Stored data entries:
------
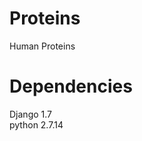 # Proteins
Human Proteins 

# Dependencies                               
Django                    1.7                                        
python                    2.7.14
------
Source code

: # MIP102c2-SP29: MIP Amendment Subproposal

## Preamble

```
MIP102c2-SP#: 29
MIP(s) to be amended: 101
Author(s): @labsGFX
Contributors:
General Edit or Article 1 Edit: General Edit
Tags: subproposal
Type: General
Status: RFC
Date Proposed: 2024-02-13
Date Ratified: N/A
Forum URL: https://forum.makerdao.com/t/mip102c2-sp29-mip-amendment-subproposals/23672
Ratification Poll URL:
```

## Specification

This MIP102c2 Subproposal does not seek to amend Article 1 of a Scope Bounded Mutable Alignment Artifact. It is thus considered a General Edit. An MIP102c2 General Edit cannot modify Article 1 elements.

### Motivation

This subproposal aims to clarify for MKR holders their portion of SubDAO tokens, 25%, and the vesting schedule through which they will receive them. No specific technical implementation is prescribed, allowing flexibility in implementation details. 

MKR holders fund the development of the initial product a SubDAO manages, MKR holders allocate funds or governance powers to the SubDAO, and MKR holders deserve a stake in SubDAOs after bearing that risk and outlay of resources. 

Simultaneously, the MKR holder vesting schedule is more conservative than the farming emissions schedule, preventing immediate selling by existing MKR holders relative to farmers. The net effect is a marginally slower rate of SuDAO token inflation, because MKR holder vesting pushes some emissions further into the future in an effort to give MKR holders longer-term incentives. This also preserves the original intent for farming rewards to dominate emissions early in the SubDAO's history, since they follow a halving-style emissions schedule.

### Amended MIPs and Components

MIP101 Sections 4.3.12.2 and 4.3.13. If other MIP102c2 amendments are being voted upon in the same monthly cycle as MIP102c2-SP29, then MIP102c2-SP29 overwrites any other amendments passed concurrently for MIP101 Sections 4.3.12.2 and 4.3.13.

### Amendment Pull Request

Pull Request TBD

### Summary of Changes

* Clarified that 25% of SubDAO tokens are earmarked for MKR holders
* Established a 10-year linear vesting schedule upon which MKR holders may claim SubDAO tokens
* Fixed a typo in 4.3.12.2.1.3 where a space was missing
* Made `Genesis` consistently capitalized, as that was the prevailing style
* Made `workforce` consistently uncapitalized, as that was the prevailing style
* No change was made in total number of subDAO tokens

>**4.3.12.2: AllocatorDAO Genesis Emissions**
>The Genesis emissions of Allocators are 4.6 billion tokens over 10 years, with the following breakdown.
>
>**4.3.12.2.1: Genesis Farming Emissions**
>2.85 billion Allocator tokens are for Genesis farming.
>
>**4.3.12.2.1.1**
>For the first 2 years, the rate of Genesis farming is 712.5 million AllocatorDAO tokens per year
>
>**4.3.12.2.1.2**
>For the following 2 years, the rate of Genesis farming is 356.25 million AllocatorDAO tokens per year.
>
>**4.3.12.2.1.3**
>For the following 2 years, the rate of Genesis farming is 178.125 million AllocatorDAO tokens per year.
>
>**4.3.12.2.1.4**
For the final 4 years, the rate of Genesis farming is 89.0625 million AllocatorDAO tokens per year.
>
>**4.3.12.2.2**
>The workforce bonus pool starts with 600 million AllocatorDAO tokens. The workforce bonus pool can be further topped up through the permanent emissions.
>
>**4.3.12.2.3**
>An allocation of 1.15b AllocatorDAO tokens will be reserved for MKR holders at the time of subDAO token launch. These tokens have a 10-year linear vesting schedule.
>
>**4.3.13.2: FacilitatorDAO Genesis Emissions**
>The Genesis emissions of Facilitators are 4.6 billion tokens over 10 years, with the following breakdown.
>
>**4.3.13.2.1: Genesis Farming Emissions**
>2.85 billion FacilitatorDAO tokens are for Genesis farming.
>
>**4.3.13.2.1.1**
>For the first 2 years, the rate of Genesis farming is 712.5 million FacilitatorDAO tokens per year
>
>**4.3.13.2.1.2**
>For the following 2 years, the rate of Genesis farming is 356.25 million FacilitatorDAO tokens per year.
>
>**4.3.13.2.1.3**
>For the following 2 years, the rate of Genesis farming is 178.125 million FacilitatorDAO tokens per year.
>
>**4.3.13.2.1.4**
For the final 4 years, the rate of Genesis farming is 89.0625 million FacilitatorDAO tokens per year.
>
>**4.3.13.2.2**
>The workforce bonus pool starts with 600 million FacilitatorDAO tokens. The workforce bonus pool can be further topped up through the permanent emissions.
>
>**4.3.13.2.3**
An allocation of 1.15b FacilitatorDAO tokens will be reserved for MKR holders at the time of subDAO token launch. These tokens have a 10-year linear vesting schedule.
------
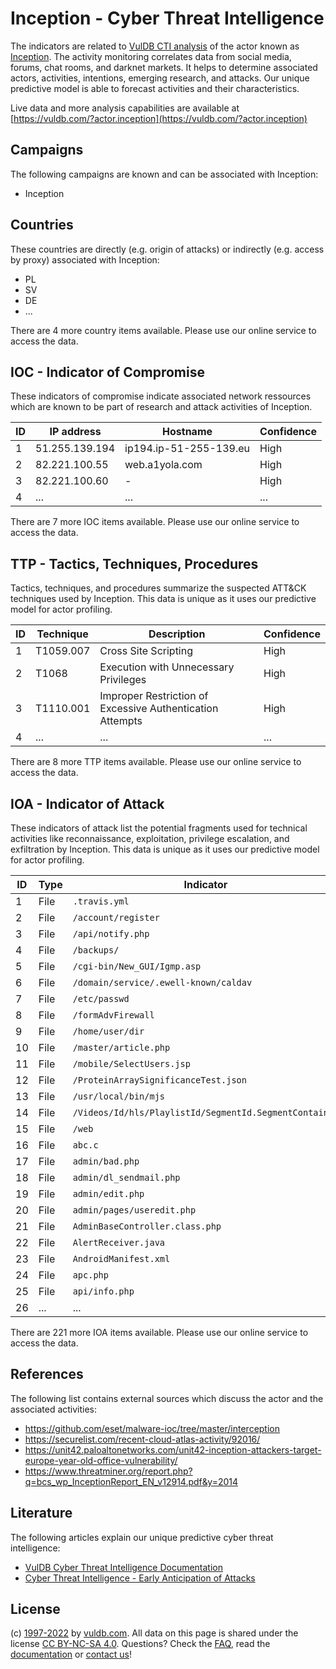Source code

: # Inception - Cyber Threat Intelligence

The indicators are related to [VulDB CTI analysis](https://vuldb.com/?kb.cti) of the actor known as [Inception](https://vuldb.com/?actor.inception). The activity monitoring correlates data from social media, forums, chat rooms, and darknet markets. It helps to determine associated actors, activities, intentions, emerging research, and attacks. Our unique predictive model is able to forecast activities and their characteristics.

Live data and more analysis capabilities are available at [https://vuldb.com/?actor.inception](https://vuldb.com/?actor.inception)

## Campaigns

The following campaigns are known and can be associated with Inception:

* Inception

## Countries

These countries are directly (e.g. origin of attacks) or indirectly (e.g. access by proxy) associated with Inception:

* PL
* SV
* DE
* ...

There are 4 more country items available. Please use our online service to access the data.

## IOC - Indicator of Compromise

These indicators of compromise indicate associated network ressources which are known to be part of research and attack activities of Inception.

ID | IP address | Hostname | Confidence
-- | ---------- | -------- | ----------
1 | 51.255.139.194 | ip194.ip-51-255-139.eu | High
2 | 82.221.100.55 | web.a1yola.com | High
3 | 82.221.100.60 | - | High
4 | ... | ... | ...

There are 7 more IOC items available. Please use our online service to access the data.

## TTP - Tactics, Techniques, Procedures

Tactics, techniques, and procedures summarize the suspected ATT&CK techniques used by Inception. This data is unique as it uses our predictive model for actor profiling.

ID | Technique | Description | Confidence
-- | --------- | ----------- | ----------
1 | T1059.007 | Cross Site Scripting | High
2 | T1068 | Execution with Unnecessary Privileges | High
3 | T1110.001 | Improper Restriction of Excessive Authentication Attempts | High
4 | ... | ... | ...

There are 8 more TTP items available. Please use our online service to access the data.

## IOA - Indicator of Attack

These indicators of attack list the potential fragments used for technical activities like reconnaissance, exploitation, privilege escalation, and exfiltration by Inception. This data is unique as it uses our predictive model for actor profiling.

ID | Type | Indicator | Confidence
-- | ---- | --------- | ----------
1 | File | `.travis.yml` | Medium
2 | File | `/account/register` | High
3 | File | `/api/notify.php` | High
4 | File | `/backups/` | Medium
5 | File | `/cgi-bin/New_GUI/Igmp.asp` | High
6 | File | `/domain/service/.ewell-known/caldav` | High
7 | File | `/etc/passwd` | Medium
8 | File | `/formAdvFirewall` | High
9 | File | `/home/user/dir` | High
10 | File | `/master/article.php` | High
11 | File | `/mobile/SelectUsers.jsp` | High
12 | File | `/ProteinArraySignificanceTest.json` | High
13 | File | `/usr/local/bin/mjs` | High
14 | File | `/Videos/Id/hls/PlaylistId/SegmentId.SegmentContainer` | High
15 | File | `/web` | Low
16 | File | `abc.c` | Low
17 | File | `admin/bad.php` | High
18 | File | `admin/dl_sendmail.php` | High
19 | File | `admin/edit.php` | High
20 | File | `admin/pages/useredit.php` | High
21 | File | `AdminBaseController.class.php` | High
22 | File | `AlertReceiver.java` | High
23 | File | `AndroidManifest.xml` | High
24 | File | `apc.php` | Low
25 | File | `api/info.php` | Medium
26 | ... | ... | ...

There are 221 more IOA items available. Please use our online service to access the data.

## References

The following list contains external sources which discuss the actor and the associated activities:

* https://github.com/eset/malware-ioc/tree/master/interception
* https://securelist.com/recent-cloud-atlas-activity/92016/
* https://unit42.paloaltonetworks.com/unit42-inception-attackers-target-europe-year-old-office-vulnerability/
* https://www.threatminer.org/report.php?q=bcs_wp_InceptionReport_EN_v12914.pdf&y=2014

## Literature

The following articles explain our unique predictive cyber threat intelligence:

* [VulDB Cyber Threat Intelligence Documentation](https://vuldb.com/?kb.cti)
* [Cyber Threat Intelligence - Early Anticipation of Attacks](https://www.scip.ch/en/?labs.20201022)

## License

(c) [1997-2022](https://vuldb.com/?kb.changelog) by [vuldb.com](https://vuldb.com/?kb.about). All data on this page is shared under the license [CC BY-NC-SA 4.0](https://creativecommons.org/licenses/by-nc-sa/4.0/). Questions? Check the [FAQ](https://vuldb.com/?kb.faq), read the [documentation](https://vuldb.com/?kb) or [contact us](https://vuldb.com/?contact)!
------
Task: Please give an exact copy of the entries above, from the line with "- Cyber Threat Intelligence" down to the line with "The indicators are", inclusive, and nothing else.

Response:
: # Inception - Cyber Threat Intelligence

The indicators are related to [VulDB CTI analysis](https://vuldb.com/?kb.cti) of the actor known as [Inception](https://vuldb.com/?actor.inception). The activity monitoring correlates data from social media, forums, chat rooms, and darknet markets. It helps to determine associated actors, activities, intentions, emerging research, and attacks. Our unique predictive model is able to forecast activities and their characteristics.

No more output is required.